Its most recent productions: a revival of The Elephant Man starring Billy Crudup; John Leguizamo's Sexaholix; A Love Story; One Flew Over the Cuckoo's Nest; Copenhagen; The Price; Art; Triumph of Love; Skylight; Inherit the Wind; An Inspector Calls; The Kentucky Cycle; Conversation with My Father with Judd Hirsch (Tony Award); Lend Me a Tenor with Philip Bosco (Tony Award); David Mamet's Speed-the-Plow with Ron Silver (Tony Award), Joe Mantegna and Madonna making her Broadway debut; Caryl Churchill's British satire Serious Money; Roza, a musical directed by Harold Prince; Broadway, a revival of George Abbott and Philip Dunning's famed 1926 play on the occasion of Abbott's 100th birthday; Andrew Lloyd Webber's Song & Dance with a dazzling Tony Award-winning turn by Bernadette Peters and the dancing virtuosity of Christopher and Charlotte d'Amboise; the British hit Pack of Lies starring Rosemary Harris; Home Front, starting Carroll O'Connor and Frances Sternhagen; Kipling, a one-man show starring Alec McCowen; a musical version of Saroyan's The Human Comedy; Andrew Lloyd Webber and Tim Rice's biblical rock musical Joseph and the Amazing Technicolor Dreamcoat; Anne Bancroft and Max von Sydow in Duet for One; and Mary Tyler Moore in a revised version of the hit British play Whose Life Is It Anyway?, in which she played the role originally acted by Tom Conti.

From 1972 to April 13, 1980, the mega-hit Grease played here and became the longest-running Broadway musical up to that time with 3,388 performances.

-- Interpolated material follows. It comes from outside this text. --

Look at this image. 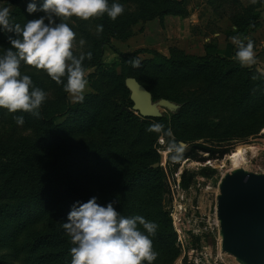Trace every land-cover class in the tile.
<instances>
[{"label":"trees","instance_id":"1","mask_svg":"<svg viewBox=\"0 0 264 264\" xmlns=\"http://www.w3.org/2000/svg\"><path fill=\"white\" fill-rule=\"evenodd\" d=\"M127 1L138 5L142 22L157 18L163 25L165 15L188 14L184 0ZM30 2L32 0H27L20 10L21 27L28 20L45 15L40 11L28 13ZM35 2L38 8L43 4V0ZM116 2L108 0L109 4ZM262 2L264 0L255 5H243L240 0H217L216 8L222 3L232 8L230 27H235L236 31L228 28L225 34L239 37L245 44L248 38L252 39L249 34L260 23ZM232 4L239 9L235 11ZM138 20L133 18L126 23V29ZM114 25L118 26L119 22ZM109 30L111 33L100 42L98 53L84 62V68L100 62L104 45L117 51L110 37L122 38L121 29ZM204 49L203 55L186 53L175 46L169 48L168 55L147 47L130 54L117 51L122 58L130 59L138 58L139 53L151 54L140 60L139 68L130 64L127 74L143 84L153 97H160L164 89L179 91L178 86L186 89L177 95H166L181 106L159 117H141L133 111L122 110L124 105H120L114 112V121L101 128L98 142L91 141L90 136L98 117L108 107L106 93H91L88 100L69 104L67 93L62 90L63 107L57 111H49L42 103L39 118L32 119L30 113L22 115L25 126H33L37 119L44 126L30 144L36 160H41V154L50 149L61 153L60 177L47 166H40L28 171L30 184L26 192L12 189L7 182L1 185L0 264H71L70 249L74 245L63 224L68 222L74 204L85 203L92 197L102 206L118 201L113 206L124 217L139 215L156 223V234L150 237L153 250L158 253L153 264L171 263L176 252V234L167 211L162 208L161 197L167 185L165 173L160 166H152L157 162L154 143L159 134L148 132V127L162 124L165 129L170 128L177 142L203 135L245 138L264 130V71L254 65L253 68L241 67L236 58L221 54L220 47L213 41L205 44ZM236 63L238 65H234ZM110 73L113 75L114 70ZM199 80V89L187 88ZM129 94L130 105L126 107L132 105ZM217 113H221L219 118ZM63 114L64 119L56 121V115ZM213 116L218 120L214 121ZM193 146L206 148L202 144ZM9 152L10 146L0 141V175L22 173L21 164L10 162ZM24 162L27 167L33 165L28 155ZM139 227L143 231L142 226Z\"/></svg>","mask_w":264,"mask_h":264},{"label":"rangeland","instance_id":"2","mask_svg":"<svg viewBox=\"0 0 264 264\" xmlns=\"http://www.w3.org/2000/svg\"><path fill=\"white\" fill-rule=\"evenodd\" d=\"M116 1L124 6L125 11L114 21L107 14L88 21L76 17L66 21L76 33L75 55L79 56L81 52L85 54L91 52L92 57L96 55L100 42L107 39L111 33L109 29L113 27L121 29L122 38L110 37V43L117 51L130 54L136 49L147 47L156 49L164 55L169 54V46L172 45L180 46L187 52L198 53L208 37H217L214 31L222 32L230 27L229 16L232 8L226 3L216 8L217 0H184L189 9L188 14L168 18L163 25L156 18L142 22L140 19L142 14L137 4L127 0ZM242 1L243 5L251 4L250 0ZM26 3L27 0H0V8L8 7L11 21L19 23L20 10ZM232 7L235 11L239 9L233 4ZM262 10L264 14V2L259 7V12ZM133 18L139 20L131 25L129 30L126 29V23ZM115 22H119V25H114ZM98 25H103L100 34H97ZM249 35L253 37V34ZM9 36L13 39L18 38L15 33L5 32L0 26V55L11 47ZM217 38L219 39V36ZM80 40L85 42L82 46ZM220 42L219 44L223 45L224 41L220 40ZM117 51L109 45H104L100 62L85 68L88 86L84 99L88 100L91 93L108 94V107L98 117V123L90 136L91 141L94 142L100 141L101 128L114 121L115 110L120 105H130L128 99L130 91L125 85L130 58H122ZM221 54L225 55L223 50ZM137 57L141 60L151 57V54L139 53ZM86 60L87 58L83 64ZM112 70H114L113 75L110 73ZM20 71L31 76L33 87L47 93L43 103L49 111L55 112L63 107V85H57L49 76L43 78L41 75H46L45 72H37L23 62ZM200 86L199 80L187 88L197 90ZM178 89L185 91L186 87L178 86ZM179 91L164 89L161 90L160 97L152 95L153 108L160 116L167 111L174 112L181 106L180 102L166 97V95H177ZM67 96L69 104H74L72 97L68 94ZM23 114L25 112L14 113L11 118L7 109L0 111V141L10 146L8 154L11 158L10 162L15 161L22 166L20 169L22 173L0 175V187L7 182L12 189L26 192L30 184L28 171L31 169L47 166L49 171L60 177L62 155L55 149H50L47 153L41 154V160H36L32 156L30 144L42 133L44 126L38 119L34 120L33 126L17 125L14 116ZM134 114L138 115L137 112ZM217 115L219 118L221 113ZM56 116V121H61L65 114ZM34 118L33 116L32 119ZM218 118L213 116L214 121ZM181 142L186 149L184 153L187 154L183 153L179 161L171 159V154L166 150L167 145L159 143V136L154 143L158 153L155 163L163 169L167 181L161 197L162 208L167 211L176 234V252L170 264H255L229 246L225 226L219 216L218 201L222 184L228 176L241 173L264 174V130L245 138L203 135ZM194 144H202L206 148L193 146ZM239 147L246 149L245 155L230 160V156L232 157ZM26 155L30 156L33 164L31 167H27L24 162Z\"/></svg>","mask_w":264,"mask_h":264},{"label":"clouds","instance_id":"3","mask_svg":"<svg viewBox=\"0 0 264 264\" xmlns=\"http://www.w3.org/2000/svg\"><path fill=\"white\" fill-rule=\"evenodd\" d=\"M250 2L256 4L257 0ZM26 10L30 14L40 11L45 15L28 20L21 27L11 21L8 7L0 8V26L18 37L9 36L11 47L0 55V108L9 113H31L39 118V109L47 93L33 87L31 76L21 73V63L37 72H45L57 85H63V90L74 102L82 103L88 86L83 61L85 58L91 60L92 53L74 54L76 33L66 21L73 17L88 21L105 14L114 21L125 9L120 3L109 5L108 0H43L38 8L32 0ZM233 30L236 31L235 27ZM102 31L103 25H98L97 34ZM232 39L238 48L236 59L241 67L255 65L254 42L248 38L245 44L236 36ZM79 43L82 46L85 42L80 40ZM128 62L133 68L141 65L140 59L135 57ZM14 119L17 125L24 124L23 116H14ZM147 131L159 134V143L167 145L172 160L182 159L185 146L175 140L170 128L154 124ZM117 202L102 206L92 197L72 206L68 222L63 224L74 245L70 249L71 264H153L157 259L158 253L153 250L150 237L155 236L158 225L139 215L122 216L113 206Z\"/></svg>","mask_w":264,"mask_h":264},{"label":"water","instance_id":"4","mask_svg":"<svg viewBox=\"0 0 264 264\" xmlns=\"http://www.w3.org/2000/svg\"><path fill=\"white\" fill-rule=\"evenodd\" d=\"M125 85L132 105L122 106V110L137 112L141 117L160 116L153 108L151 92L143 84L128 76ZM218 210L229 246L251 262L264 264V174L228 176L221 187Z\"/></svg>","mask_w":264,"mask_h":264},{"label":"crops","instance_id":"5","mask_svg":"<svg viewBox=\"0 0 264 264\" xmlns=\"http://www.w3.org/2000/svg\"><path fill=\"white\" fill-rule=\"evenodd\" d=\"M240 1L243 2L242 0H240ZM185 6L187 7L186 4H185ZM262 14H263V10L260 12V15H259V20H260L259 25L256 27V29L253 32H251V34H253V37H251L252 38L251 40L254 42V50L256 53V64L254 66L258 70L264 71V14L263 15ZM166 16H174V17H166ZM175 17H179V15H165L163 18V24H164V21L166 22V20L168 18H175ZM229 28L232 29L233 27H229ZM213 33L216 34L215 36H217V37L219 36V39L217 37H211V38L208 37L207 40L204 41L202 49L198 53H192V51L187 52L186 50H184L180 46H175V47L182 49L186 53L203 55V54H205V49H204L205 44L213 41L220 47L221 50L224 51L225 56H227L231 59L236 58V52L238 51V48H237L236 43L232 39L233 37L227 36L224 31H222V32L214 31ZM220 40L224 41V42H222L223 45L219 44V43H221ZM172 46H174V45H172ZM172 46H169V47H172Z\"/></svg>","mask_w":264,"mask_h":264},{"label":"bare ground","instance_id":"6","mask_svg":"<svg viewBox=\"0 0 264 264\" xmlns=\"http://www.w3.org/2000/svg\"><path fill=\"white\" fill-rule=\"evenodd\" d=\"M246 152H247V151H246V149H245L244 147H239V148L236 150V153L233 154L232 157L230 156V160H231V159H232V160H235V158H237L238 156H240V155H245Z\"/></svg>","mask_w":264,"mask_h":264}]
</instances>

Other hits of the 1970's included Robert Marasco's chiller Child's Play with Ken Howard (Tony), Pat Hingle, Fritz Weaver (Tony) and David Rounds; and Michael Weller's Moonchildren.

Highlights of the 1960's included Laurence Olivier and Anthony Quinn in Becket, which moved here from the St. James; From the Second City, a hit revue from Chicago with deft improvisation by Alan Arkin, Barbara Harris, Paul Sand and others; Tennessee William's The Night of the Iguana, starring Margaret Leighton (who won a Tony Award for her luminous performance), Bette Davis, Alan Webb and Patrick O'Neill; S.N. Behrman's Lord Pengo, a high comedy about an art dealer, starring Charles Boyer, Agnes Moorehead, Brian Bedford and Henry Daniell; Coral Browne and Keith Mitchell in Anouilh's The Rehearsal; Enid Bagnold's The Chinese Prime Minister; Frank Gilroy's Pulitzer Prize play, The Subject Was Roses, starring Jack Albertson (who won a Tony Award for his performance), Irene Dailey and Martin Sheen; Jason Robards in O'Neill's Hughie; Lauren Bacall, Barry Nelson, Brenda Vaccaro and Robert Moore in the hit comedy Cactus Flower, and Robert Shaw's play The Man in the Glass Booth, starring Donald Pleasence and directed by Harold Pinter.

Past hits: La Plume de Ma Tante (1958); Laurence Olivier in The Entertainer (1958); The Matchmaker (1955); The Boy Friend (1954); Geraldine Page, Louis Jordan and James Dean in Gide's The Immoralist (1954).

Space limitations prevent us from mentioning all the productions which have played this theatre.